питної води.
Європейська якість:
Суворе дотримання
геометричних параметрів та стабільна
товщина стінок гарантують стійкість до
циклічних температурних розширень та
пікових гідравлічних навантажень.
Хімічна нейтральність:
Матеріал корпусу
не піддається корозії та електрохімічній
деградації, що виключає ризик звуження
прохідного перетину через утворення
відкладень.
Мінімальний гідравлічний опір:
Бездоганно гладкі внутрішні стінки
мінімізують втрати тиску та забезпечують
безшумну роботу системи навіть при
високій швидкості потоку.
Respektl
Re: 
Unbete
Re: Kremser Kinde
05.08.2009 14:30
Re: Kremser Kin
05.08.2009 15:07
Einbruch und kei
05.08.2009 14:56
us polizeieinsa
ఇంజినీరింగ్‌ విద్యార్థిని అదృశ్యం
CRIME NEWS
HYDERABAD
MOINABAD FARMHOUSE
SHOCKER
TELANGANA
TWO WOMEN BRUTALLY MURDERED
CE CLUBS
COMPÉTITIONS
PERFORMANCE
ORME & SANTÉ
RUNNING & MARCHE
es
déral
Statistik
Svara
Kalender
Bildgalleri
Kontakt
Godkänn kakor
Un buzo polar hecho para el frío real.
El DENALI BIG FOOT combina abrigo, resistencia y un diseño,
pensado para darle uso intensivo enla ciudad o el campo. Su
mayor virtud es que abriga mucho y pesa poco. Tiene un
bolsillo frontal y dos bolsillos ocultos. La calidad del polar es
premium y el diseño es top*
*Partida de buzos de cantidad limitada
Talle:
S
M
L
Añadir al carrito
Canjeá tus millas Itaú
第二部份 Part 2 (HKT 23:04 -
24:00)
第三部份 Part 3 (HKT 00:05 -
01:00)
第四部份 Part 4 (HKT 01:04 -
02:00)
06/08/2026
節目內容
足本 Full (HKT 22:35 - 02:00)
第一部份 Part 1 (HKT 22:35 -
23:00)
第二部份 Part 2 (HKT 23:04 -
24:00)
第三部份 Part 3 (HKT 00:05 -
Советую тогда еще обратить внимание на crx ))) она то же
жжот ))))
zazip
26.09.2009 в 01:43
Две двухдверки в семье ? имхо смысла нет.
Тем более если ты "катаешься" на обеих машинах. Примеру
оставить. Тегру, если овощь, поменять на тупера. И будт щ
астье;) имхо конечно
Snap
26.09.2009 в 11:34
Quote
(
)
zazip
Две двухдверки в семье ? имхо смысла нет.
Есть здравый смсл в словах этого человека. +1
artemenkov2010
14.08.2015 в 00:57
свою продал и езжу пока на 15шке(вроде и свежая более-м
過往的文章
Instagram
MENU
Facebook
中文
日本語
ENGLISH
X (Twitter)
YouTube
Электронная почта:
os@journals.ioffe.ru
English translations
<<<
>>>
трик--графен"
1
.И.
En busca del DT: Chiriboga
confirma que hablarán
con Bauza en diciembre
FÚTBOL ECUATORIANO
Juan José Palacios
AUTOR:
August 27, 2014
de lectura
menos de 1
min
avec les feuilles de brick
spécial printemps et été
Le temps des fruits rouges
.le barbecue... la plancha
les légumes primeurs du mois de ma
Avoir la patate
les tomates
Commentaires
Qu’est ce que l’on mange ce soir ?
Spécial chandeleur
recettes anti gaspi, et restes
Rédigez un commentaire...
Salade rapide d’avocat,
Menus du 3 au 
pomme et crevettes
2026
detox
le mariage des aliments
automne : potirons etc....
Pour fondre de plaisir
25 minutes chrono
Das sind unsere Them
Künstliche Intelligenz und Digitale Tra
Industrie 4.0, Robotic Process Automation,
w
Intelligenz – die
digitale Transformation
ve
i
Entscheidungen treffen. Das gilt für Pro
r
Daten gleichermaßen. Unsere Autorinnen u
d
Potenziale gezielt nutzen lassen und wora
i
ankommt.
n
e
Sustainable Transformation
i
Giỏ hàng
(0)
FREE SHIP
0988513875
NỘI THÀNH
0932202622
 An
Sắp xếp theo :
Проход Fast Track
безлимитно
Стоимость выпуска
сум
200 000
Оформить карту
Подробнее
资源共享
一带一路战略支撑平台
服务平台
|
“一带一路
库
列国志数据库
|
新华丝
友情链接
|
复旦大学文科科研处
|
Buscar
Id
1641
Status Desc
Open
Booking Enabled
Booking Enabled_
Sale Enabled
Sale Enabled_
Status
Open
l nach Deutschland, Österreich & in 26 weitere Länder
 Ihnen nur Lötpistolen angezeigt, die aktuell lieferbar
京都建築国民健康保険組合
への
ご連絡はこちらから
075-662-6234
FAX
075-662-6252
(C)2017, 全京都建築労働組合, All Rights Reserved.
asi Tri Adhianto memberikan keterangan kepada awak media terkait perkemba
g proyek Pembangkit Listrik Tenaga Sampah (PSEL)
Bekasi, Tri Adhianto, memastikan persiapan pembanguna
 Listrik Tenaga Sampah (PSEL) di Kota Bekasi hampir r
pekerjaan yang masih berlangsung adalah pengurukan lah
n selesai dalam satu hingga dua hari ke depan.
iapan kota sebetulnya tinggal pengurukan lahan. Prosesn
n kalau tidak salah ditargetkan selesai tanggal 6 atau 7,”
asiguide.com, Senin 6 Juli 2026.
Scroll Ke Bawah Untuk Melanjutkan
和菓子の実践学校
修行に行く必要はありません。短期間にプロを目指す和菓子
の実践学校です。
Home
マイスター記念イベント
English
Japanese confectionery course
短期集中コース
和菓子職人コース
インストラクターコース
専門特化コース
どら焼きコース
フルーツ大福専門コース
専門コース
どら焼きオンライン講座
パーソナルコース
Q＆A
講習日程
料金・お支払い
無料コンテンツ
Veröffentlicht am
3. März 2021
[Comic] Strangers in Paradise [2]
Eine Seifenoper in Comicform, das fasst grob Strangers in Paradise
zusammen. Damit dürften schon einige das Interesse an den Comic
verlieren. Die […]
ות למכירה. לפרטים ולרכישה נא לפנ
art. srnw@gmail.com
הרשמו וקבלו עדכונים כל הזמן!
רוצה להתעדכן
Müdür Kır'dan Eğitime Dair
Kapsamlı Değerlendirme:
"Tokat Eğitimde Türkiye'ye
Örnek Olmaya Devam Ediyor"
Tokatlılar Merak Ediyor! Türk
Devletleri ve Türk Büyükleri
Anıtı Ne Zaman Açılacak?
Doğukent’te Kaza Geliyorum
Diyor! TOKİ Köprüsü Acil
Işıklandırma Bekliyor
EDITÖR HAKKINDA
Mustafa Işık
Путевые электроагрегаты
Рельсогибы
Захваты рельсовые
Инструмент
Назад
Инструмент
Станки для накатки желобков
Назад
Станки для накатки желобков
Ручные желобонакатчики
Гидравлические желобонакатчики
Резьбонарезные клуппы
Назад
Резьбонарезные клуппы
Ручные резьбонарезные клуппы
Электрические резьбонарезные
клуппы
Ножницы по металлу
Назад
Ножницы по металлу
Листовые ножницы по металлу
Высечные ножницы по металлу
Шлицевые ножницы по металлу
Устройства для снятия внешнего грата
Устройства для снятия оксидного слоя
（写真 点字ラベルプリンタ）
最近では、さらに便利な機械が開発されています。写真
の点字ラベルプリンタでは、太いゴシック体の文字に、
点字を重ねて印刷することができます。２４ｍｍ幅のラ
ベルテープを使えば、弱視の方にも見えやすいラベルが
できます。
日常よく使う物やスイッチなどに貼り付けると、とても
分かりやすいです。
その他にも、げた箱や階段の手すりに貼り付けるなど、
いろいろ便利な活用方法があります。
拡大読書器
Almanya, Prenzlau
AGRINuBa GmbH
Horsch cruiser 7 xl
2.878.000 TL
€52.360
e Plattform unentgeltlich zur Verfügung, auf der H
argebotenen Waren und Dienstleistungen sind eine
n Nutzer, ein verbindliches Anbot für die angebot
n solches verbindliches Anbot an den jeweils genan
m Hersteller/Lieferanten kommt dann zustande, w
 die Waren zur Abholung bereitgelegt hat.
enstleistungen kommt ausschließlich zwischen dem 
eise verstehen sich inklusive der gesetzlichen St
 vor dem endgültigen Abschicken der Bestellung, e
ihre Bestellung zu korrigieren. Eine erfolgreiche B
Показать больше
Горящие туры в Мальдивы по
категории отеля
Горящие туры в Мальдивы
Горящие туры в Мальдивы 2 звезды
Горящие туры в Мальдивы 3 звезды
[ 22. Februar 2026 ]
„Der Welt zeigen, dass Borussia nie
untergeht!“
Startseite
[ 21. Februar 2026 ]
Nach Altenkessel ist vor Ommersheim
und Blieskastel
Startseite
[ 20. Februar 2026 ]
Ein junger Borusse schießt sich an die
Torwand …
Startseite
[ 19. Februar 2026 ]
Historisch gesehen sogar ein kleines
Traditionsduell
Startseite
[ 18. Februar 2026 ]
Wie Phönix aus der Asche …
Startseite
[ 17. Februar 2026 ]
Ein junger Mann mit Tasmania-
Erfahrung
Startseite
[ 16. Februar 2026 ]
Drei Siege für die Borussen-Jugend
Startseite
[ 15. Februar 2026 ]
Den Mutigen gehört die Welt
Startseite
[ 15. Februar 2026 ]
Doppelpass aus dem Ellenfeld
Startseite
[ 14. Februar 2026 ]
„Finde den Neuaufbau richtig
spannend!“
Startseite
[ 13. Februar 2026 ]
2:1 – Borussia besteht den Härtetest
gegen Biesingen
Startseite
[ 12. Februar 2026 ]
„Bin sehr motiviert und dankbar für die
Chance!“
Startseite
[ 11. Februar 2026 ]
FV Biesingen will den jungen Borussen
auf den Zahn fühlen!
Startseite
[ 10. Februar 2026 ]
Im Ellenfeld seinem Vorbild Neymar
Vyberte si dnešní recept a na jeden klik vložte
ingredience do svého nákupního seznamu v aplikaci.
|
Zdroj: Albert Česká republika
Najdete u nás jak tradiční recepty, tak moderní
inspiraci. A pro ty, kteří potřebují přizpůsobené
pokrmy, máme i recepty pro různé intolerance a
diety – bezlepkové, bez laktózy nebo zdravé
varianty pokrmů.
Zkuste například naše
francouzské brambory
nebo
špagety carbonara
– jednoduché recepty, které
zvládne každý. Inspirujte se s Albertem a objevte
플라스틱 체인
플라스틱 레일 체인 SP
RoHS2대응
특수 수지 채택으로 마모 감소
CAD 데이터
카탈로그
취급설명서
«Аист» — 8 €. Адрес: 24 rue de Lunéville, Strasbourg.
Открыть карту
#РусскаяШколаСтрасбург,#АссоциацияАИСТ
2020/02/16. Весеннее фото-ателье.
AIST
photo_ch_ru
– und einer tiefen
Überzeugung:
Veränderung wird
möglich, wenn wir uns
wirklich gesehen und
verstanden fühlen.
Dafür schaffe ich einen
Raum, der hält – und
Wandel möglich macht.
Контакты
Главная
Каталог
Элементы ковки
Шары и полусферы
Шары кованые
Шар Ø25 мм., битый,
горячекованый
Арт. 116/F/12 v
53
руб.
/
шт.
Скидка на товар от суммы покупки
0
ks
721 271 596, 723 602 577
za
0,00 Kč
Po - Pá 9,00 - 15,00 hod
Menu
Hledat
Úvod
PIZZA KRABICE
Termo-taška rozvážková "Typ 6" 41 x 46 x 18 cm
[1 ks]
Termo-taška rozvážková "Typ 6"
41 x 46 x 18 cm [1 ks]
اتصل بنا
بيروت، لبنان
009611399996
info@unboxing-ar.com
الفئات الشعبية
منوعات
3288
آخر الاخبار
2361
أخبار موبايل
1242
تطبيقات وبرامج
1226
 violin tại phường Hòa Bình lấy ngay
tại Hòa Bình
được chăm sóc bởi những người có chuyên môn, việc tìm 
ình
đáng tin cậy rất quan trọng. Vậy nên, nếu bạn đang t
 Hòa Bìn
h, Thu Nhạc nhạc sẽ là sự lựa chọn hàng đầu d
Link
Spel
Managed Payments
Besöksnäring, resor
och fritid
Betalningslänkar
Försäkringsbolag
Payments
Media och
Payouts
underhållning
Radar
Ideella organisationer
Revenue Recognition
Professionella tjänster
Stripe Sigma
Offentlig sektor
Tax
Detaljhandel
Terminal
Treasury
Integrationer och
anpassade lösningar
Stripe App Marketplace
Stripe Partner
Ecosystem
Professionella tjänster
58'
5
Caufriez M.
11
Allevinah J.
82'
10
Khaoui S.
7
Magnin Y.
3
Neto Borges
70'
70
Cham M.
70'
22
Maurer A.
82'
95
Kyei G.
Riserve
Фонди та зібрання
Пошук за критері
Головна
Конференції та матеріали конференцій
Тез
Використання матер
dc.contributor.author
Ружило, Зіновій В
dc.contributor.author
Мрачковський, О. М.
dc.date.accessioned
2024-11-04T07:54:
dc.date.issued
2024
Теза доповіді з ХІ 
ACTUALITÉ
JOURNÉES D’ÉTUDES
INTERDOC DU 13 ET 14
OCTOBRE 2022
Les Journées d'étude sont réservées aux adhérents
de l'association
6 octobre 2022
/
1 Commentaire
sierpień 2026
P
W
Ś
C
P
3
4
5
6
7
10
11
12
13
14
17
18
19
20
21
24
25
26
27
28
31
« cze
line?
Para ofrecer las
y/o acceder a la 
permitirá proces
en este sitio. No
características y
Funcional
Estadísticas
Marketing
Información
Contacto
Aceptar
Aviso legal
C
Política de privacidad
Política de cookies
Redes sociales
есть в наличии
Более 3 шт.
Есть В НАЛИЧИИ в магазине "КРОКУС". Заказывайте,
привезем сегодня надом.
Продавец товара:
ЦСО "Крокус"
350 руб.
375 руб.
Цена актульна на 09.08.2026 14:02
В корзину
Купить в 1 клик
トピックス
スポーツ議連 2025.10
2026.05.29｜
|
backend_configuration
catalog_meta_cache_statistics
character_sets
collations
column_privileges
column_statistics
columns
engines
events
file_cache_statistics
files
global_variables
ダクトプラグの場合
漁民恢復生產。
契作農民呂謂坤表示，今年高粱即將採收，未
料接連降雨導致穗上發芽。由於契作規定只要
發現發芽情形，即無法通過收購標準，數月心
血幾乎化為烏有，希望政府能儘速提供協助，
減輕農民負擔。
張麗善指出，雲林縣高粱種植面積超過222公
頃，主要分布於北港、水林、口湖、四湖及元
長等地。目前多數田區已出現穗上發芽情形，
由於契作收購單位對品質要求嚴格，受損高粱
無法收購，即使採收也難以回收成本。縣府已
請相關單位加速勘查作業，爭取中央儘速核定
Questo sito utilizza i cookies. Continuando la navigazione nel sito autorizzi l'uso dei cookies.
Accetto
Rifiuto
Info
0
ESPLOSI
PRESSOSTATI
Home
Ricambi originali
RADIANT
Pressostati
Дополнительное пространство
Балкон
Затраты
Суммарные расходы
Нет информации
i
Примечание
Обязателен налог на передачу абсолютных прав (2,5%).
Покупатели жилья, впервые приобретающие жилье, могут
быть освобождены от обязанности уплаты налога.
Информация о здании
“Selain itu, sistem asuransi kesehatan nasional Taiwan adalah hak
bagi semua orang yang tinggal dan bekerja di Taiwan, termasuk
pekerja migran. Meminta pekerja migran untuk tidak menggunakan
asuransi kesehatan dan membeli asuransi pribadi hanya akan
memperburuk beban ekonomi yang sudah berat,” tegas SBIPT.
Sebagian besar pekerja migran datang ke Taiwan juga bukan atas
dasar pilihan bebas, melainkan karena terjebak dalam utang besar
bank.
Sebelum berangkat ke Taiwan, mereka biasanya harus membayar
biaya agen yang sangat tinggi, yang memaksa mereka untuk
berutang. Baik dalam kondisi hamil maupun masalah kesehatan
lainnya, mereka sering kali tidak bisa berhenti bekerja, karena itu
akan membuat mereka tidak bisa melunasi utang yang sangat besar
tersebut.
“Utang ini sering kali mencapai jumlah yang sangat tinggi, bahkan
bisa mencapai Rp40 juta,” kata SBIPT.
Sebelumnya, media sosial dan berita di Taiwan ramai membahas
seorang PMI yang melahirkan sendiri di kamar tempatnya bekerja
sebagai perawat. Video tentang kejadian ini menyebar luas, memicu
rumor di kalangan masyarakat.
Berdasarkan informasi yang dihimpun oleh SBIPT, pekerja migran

**********

▶ [Job item]
Convert the lines above into a numbered list, starting at the first line and ending at the line that contains "os@journals.ioffe.ru", with both of those lines included. Omit any blank lines.

▶ [Result for this exercise]
1. питної води.
2. Європейська якість:
3. Суворе дотримання
4. геометричних параметрів та стабільна
5. товщина стінок гарантують стійкість до
6. циклічних температурних розширень та
7. пікових гідравлічних навантажень.
8. Хімічна нейтральність:
9. Матеріал корпусу
10. не піддається корозії та електрохімічній
11. деградації, що виключає ризик звуження
12. прохідного перетину через утворення
13. відкладень.
14. Мінімальний гідравлічний опір:
15. Бездоганно гладкі внутрішні стінки
16. мінімізують втрати тиску та забезпечують
17. безшумну роботу системи навіть при
18. високій швидкості потоку.
19. Respektl
20. Re: 
21. Unbete
22. Re: Kremser Kinde
23. 05.08.2009 14:30
24. Re: Kremser Kin
25. 05.08.2009 15:07
26. Einbruch und kei
27. 05.08.2009 14:56
28. us polizeieinsa
29. ఇంజినీరింగ్‌ విద్యార్థిని అదృశ్యం
30. CRIME NEWS
31. HYDERABAD
32. MOINABAD FARMHOUSE
33. SHOCKER
34. TELANGANA
35. TWO WOMEN BRUTALLY MURDERED
36. CE CLUBS
37. COMPÉTITIONS
38. PERFORMANCE
39. ORME & SANTÉ
40. RUNNING & MARCHE
41. es
42. déral
43. Statistik
44. Svara
45. Kalender
46. Bildgalleri
47. Kontakt
48. Godkänn kakor
49. Un buzo polar hecho para el frío real.
50. El DENALI BIG FOOT combina abrigo, resistencia y un diseño,
51. pensado para darle uso intensivo enla ciudad o el campo. Su
52. mayor virtud es que abriga mucho y pesa poco. Tiene un
53. bolsillo frontal y dos bolsillos ocultos. La calidad del polar es
54. premium y el diseño es top*
55. *Partida de buzos de cantidad limitada
56. Talle:
57. S
58. M
59. L
60. Añadir al carrito
61. Canjeá tus millas Itaú
62. 第二部份 Part 2 (HKT 23:04 -
63. 24:00)
64. 第三部份 Part 3 (HKT 00:05 -
65. 01:00)
66. 第四部份 Part 4 (HKT 01:04 -
67. 02:00)
68. 06/08/2026
69. 節目內容
70. 足本 Full (HKT 22:35 - 02:00)
71. 第一部份 Part 1 (HKT 22:35 -
72. 23:00)
73. 第二部份 Part 2 (HKT 23:04 -
74. 24:00)
75. 第三部份 Part 3 (HKT 00:05 -
76. Советую тогда еще обратить внимание на crx ))) она то же
77. жжот ))))
78. zazip
79. 26.09.2009 в 01:43
80. Две двухдверки в семье ? имхо смысла нет.
81. Тем более если ты "катаешься" на обеих машинах. Примеру
82. оставить. Тегру, если овощь, поменять на тупера. И будт щ
83. астье;) имхо конечно
84. Snap
85. 26.09.2009 в 11:34
86. Quote
87. (
88. )
89. zazip
90. Две двухдверки в семье ? имхо смысла нет.
91. Есть здравый смсл в словах этого человека. +1
92. artemenkov2010
93. 14.08.2015 в 00:57
94. свою продал и езжу пока на 15шке(вроде и свежая более-м
95. 過往的文章
96. Instagram
97. MENU
98. Facebook
99. 中文
100. 日本語
101. ENGLISH
102. X (Twitter)
103. YouTube
104. Электронная почта:
105. os@journals.ioffe.ru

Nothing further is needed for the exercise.